Dataset entries
⟨

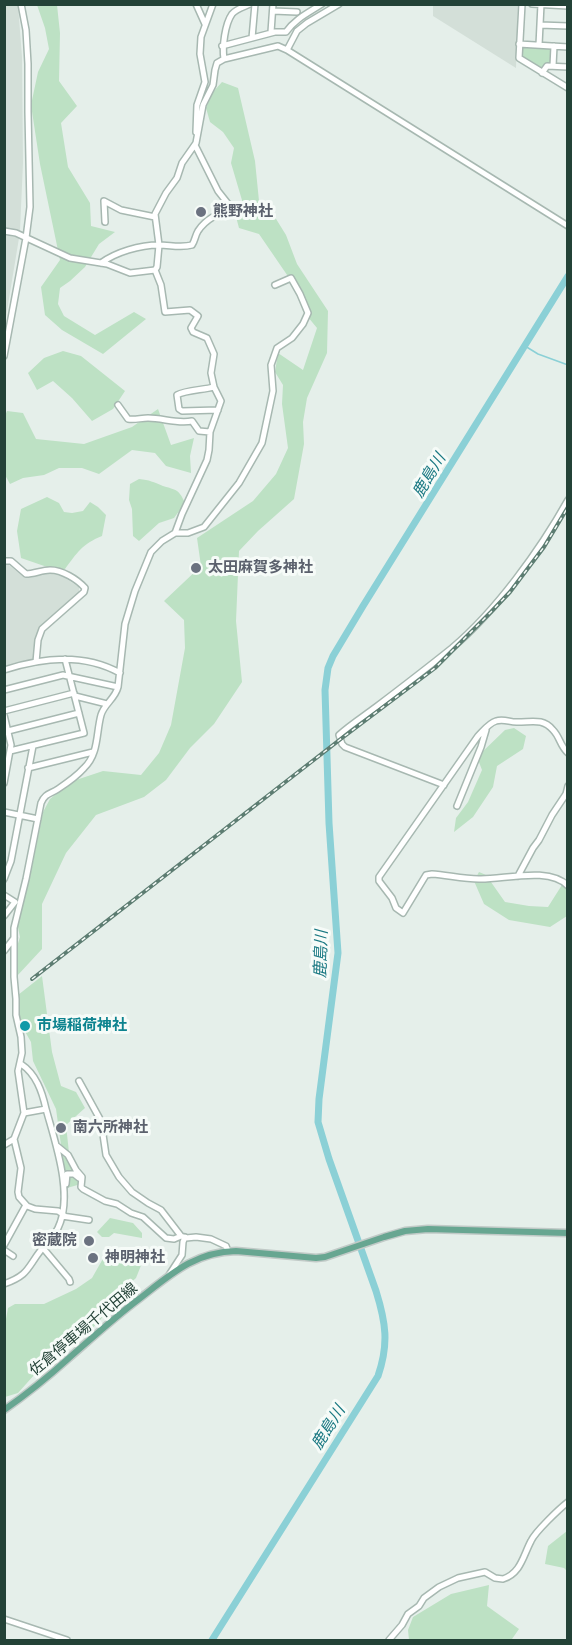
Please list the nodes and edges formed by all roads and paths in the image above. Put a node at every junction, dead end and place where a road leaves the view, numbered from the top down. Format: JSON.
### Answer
{"nodes":[{"id":1,"x":21,"y":4,"type":"edge"},
{"id":2,"x":196,"y":4,"type":"edge"},
{"id":3,"x":213,"y":4,"type":"edge"},
{"id":4,"x":250,"y":4,"type":"edge"},
{"id":5,"x":255,"y":4,"type":"edge"},
{"id":6,"x":322,"y":4,"type":"edge"},
{"id":7,"x":339,"y":4,"type":"edge"},
{"id":8,"x":522,"y":4,"type":"edge"},
{"id":9,"x":532,"y":4,"type":"edge"},
{"id":10,"x":541,"y":5,"type":"edge"},
{"id":11,"x":567,"y":6,"type":"edge"},
{"id":12,"x":273,"y":8,"type":"edge"},
{"id":13,"x":297,"y":12,"type":"dead end"},
{"id":14,"x":205,"y":24,"type":"junction"},
{"id":15,"x":540,"y":25,"type":"junction"},
{"id":16,"x":567,"y":26,"type":"edge"},
{"id":17,"x":271,"y":32,"type":"junction"},
{"id":18,"x":252,"y":38,"type":"junction"},
{"id":19,"x":519,"y":44,"type":"junction"},
{"id":20,"x":539,"y":45,"type":"junction"},
{"id":21,"x":222,"y":46,"type":"junction"},
{"id":22,"x":554,"y":46,"type":"junction"},
{"id":23,"x":567,"y":46,"type":"edge"},
{"id":24,"x":287,"y":50,"type":"junction"},
{"id":25,"x":224,"y":59,"type":"junction"},
{"id":26,"x":552,"y":66,"type":"junction"},
{"id":27,"x":567,"y":67,"type":"edge"},
{"id":28,"x":542,"y":73,"type":"junction"},
{"id":29,"x":567,"y":88,"type":"edge"},
{"id":30,"x":198,"y":136,"type":"junction"},
{"id":31,"x":195,"y":144,"type":"junction"},
{"id":32,"x":155,"y":217,"type":"junction"},
{"id":33,"x":105,"y":222,"type":"dead end"},
{"id":34,"x":567,"y":226,"type":"edge"},
{"id":35,"x":4,"y":231,"type":"edge"},
{"id":36,"x":26,"y":238,"type":"junction"},
{"id":37,"x":159,"y":245,"type":"junction"},
{"id":38,"x":101,"y":262,"type":"junction"},
{"id":39,"x":155,"y":270,"type":"junction"},
{"id":40,"x":275,"y":285,"type":"dead end"},
{"id":41,"x":4,"y":356,"type":"edge"},
{"id":42,"x":214,"y":387,"type":"junction"},
{"id":43,"x":118,"y":405,"type":"dead end"},
{"id":44,"x":218,"y":410,"type":"junction"},
{"id":45,"x":210,"y":432,"type":"junction"},
{"id":46,"x":567,"y":500,"type":"edge"},
{"id":47,"x":175,"y":533,"type":"junction"},
{"id":48,"x":4,"y":561,"type":"edge"},
{"id":49,"x":65,"y":658,"type":"junction"},
{"id":50,"x":36,"y":662,"type":"junction"},
{"id":51,"x":4,"y":670,"type":"edge"},
{"id":52,"x":120,"y":673,"type":"junction"},
{"id":53,"x":70,"y":676,"type":"junction"},
{"id":54,"x":118,"y":687,"type":"junction"},
{"id":55,"x":4,"y":690,"type":"edge"},
{"id":56,"x":75,"y":695,"type":"junction"},
{"id":57,"x":107,"y":704,"type":"junction"},
{"id":58,"x":4,"y":713,"type":"edge"},
{"id":59,"x":80,"y":713,"type":"junction"},
{"id":60,"x":486,"y":729,"type":"junction"},
{"id":61,"x":7,"y":732,"type":"edge"},
{"id":62,"x":33,"y":746,"type":"junction"},
{"id":63,"x":10,"y":751,"type":"junction"},
{"id":64,"x":93,"y":752,"type":"junction"},
{"id":65,"x":567,"y":753,"type":"edge"},
{"id":66,"x":28,"y":768,"type":"junction"},
{"id":67,"x":4,"y":783,"type":"edge"},
{"id":68,"x":444,"y":784,"type":"junction"},
{"id":69,"x":567,"y":786,"type":"edge"},
{"id":70,"x":457,"y":806,"type":"dead end"},
{"id":71,"x":4,"y":812,"type":"edge"},
{"id":72,"x":20,"y":815,"type":"junction"},
{"id":73,"x":38,"y":819,"type":"junction"},
{"id":74,"x":518,"y":876,"type":"junction"},
{"id":75,"x":4,"y":879,"type":"edge"},
{"id":76,"x":567,"y":886,"type":"edge"},
{"id":77,"x":4,"y":895,"type":"edge"},
{"id":78,"x":4,"y":916,"type":"edge"},
{"id":79,"x":15,"y":936,"type":"junction"},
{"id":80,"x":4,"y":951,"type":"edge"},
{"id":81,"x":21,"y":1064,"type":"junction"},
{"id":82,"x":79,"y":1081,"type":"dead end"},
{"id":83,"x":46,"y":1109,"type":"junction"},
{"id":84,"x":24,"y":1113,"type":"junction"},
{"id":85,"x":14,"y":1139,"type":"junction"},
{"id":86,"x":4,"y":1145,"type":"edge"},
{"id":87,"x":57,"y":1146,"type":"junction"},
{"id":88,"x":81,"y":1186,"type":"junction"},
{"id":89,"x":64,"y":1197,"type":"junction"},
{"id":90,"x":26,"y":1205,"type":"junction"},
{"id":91,"x":63,"y":1215,"type":"junction"},
{"id":92,"x":89,"y":1220,"type":"dead end"},
{"id":93,"x":567,"y":1233,"type":"edge"},
{"id":94,"x":183,"y":1237,"type":"junction"},
{"id":95,"x":4,"y":1245,"type":"edge"},
{"id":96,"x":42,"y":1248,"type":"junction"},
{"id":97,"x":4,"y":1250,"type":"edge"},
{"id":98,"x":228,"y":1251,"type":"junction"},
{"id":99,"x":13,"y":1256,"type":"dead end"},
{"id":100,"x":169,"y":1275,"type":"junction"},
{"id":101,"x":70,"y":1282,"type":"dead end"},
{"id":102,"x":4,"y":1284,"type":"edge"},
{"id":103,"x":4,"y":1410,"type":"edge"},
{"id":104,"x":567,"y":1502,"type":"edge"},
{"id":105,"x":4,"y":1619,"type":"edge"},
{"id":106,"x":68,"y":1641,"type":"edge"},
{"id":107,"x":389,"y":1641,"type":"edge"}],
"edges":[{"from":1,"to":36,"type":"street"},
{"from":2,"to":14,"type":"street"},
{"from":3,"to":14,"type":"street"},
{"from":4,"to":21,"type":"street"},
{"from":5,"to":18,"type":"street"},
{"from":6,"to":17,"type":"street"},
{"from":7,"to":24,"type":"street"},
{"from":8,"to":19,"type":"street"},
{"from":9,"to":10,"type":"street"},
{"from":10,"to":11,"type":"street"},
{"from":10,"to":15,"type":"street"},
{"from":12,"to":13,"type":"street"},
{"from":12,"to":17,"type":"street"},
{"from":14,"to":30,"type":"street"},
{"from":15,"to":16,"type":"street"},
{"from":15,"to":20,"type":"street"},
{"from":17,"to":18,"type":"street"},
{"from":18,"to":21,"type":"street"},
{"from":19,"to":20,"type":"street"},
{"from":19,"to":28,"type":"street"},
{"from":20,"to":22,"type":"street"},
{"from":21,"to":25,"type":"street"},
{"from":22,"to":23,"type":"street"},
{"from":22,"to":26,"type":"street"},
{"from":24,"to":25,"type":"street"},
{"from":24,"to":34,"type":"street"},
{"from":25,"to":30,"type":"street"},
{"from":26,"to":27,"type":"street"},
{"from":26,"to":28,"type":"street"},
{"from":28,"to":29,"type":"street"},
{"from":30,"to":31,"type":"street"},
{"from":31,"to":32,"type":"street"},
{"from":31,"to":37,"type":"street"},
{"from":32,"to":33,"type":"street"},
{"from":32,"to":37,"type":"street"},
{"from":35,"to":36,"type":"street"},
{"from":36,"to":38,"type":"street"},
{"from":36,"to":41,"type":"street"},
{"from":37,"to":38,"type":"street"},
{"from":37,"to":39,"type":"street"},
{"from":38,"to":39,"type":"street"},
{"from":39,"to":42,"type":"street"},
{"from":40,"to":47,"type":"street"},
{"from":42,"to":44,"type":"street"},
{"from":42,"to":44,"type":"street"},
{"from":43,"to":45,"type":"street"},
{"from":44,"to":45,"type":"street"},
{"from":45,"to":47,"type":"street"},
{"from":46,"to":68,"type":"street"},
{"from":47,"to":52,"type":"street"},
{"from":48,"to":50,"type":"street"},
{"from":49,"to":50,"type":"street"},
{"from":49,"to":52,"type":"street"},
{"from":49,"to":53,"type":"street"},
{"from":50,"to":51,"type":"street"},
{"from":52,"to":54,"type":"street"},
{"from":53,"to":54,"type":"street"},
{"from":53,"to":55,"type":"street"},
{"from":53,"to":56,"type":"street"},
{"from":54,"to":57,"type":"street"},
{"from":56,"to":57,"type":"street"},
{"from":56,"to":58,"type":"street"},
{"from":56,"to":59,"type":"street"},
{"from":57,"to":64,"type":"street"},
{"from":58,"to":61,"type":"street"},
{"from":59,"to":61,"type":"street"},
{"from":59,"to":62,"type":"street"},
{"from":60,"to":65,"type":"street"},
{"from":60,"to":68,"type":"street"},
{"from":60,"to":70,"type":"street"},
{"from":61,"to":63,"type":"street"},
{"from":62,"to":63,"type":"street"},
{"from":62,"to":66,"type":"street"},
{"from":63,"to":67,"type":"street"},
{"from":64,"to":66,"type":"street"},
{"from":64,"to":73,"type":"street"},
{"from":66,"to":72,"type":"street"},
{"from":68,"to":74,"type":"street"},
{"from":69,"to":74,"type":"street"},
{"from":71,"to":72,"type":"street"},
{"from":72,"to":73,"type":"street"},
{"from":72,"to":75,"type":"street"},
{"from":73,"to":79,"type":"street"},
{"from":74,"to":76,"type":"street"},
{"from":77,"to":78,"type":"street"},
{"from":79,"to":80,"type":"street"},
{"from":79,"to":81,"type":"street"},
{"from":81,"to":83,"type":"street"},
{"from":81,"to":84,"type":"street"},
{"from":82,"to":94,"type":"street"},
{"from":83,"to":84,"type":"street"},
{"from":83,"to":87,"type":"street"},
{"from":84,"to":85,"type":"street"},
{"from":85,"to":86,"type":"street"},
{"from":85,"to":90,"type":"street"},
{"from":87,"to":88,"type":"street"},
{"from":87,"to":89,"type":"street"},
{"from":88,"to":89,"type":"street"},
{"from":88,"to":94,"type":"street"},
{"from":89,"to":91,"type":"street"},
{"from":90,"to":91,"type":"street"},
{"from":90,"to":95,"type":"street"},
{"from":91,"to":92,"type":"street"},
{"from":91,"to":96,"type":"street"},
{"from":93,"to":98,"type":"main road","name":"佐倉停車場千代田線"},
{"from":94,"to":98,"type":"street"},
{"from":94,"to":100,"type":"street"},
{"from":96,"to":101,"type":"street"},
{"from":96,"to":102,"type":"street"},
{"from":97,"to":99,"type":"street"},
{"from":98,"to":100,"type":"main road","name":"佐倉停車場千代田線"},
{"from":100,"to":103,"type":"main road","name":"佐倉停車場千代田線"},
{"from":104,"to":107,"type":"street"},
{"from":105,"to":106,"type":"street"}]}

⟩

(What you need to do):
The lines in the records above that include the word "main" must be copied out.

(Solution for this problem):
{"from":93,"to":98,"type":"main road","name":"佐倉停車場千代田線"},
{"from":98,"to":100,"type":"main road","name":"佐倉停車場千代田線"},
{"from":100,"to":103,"type":"main road","name":"佐倉停車場千代田線"},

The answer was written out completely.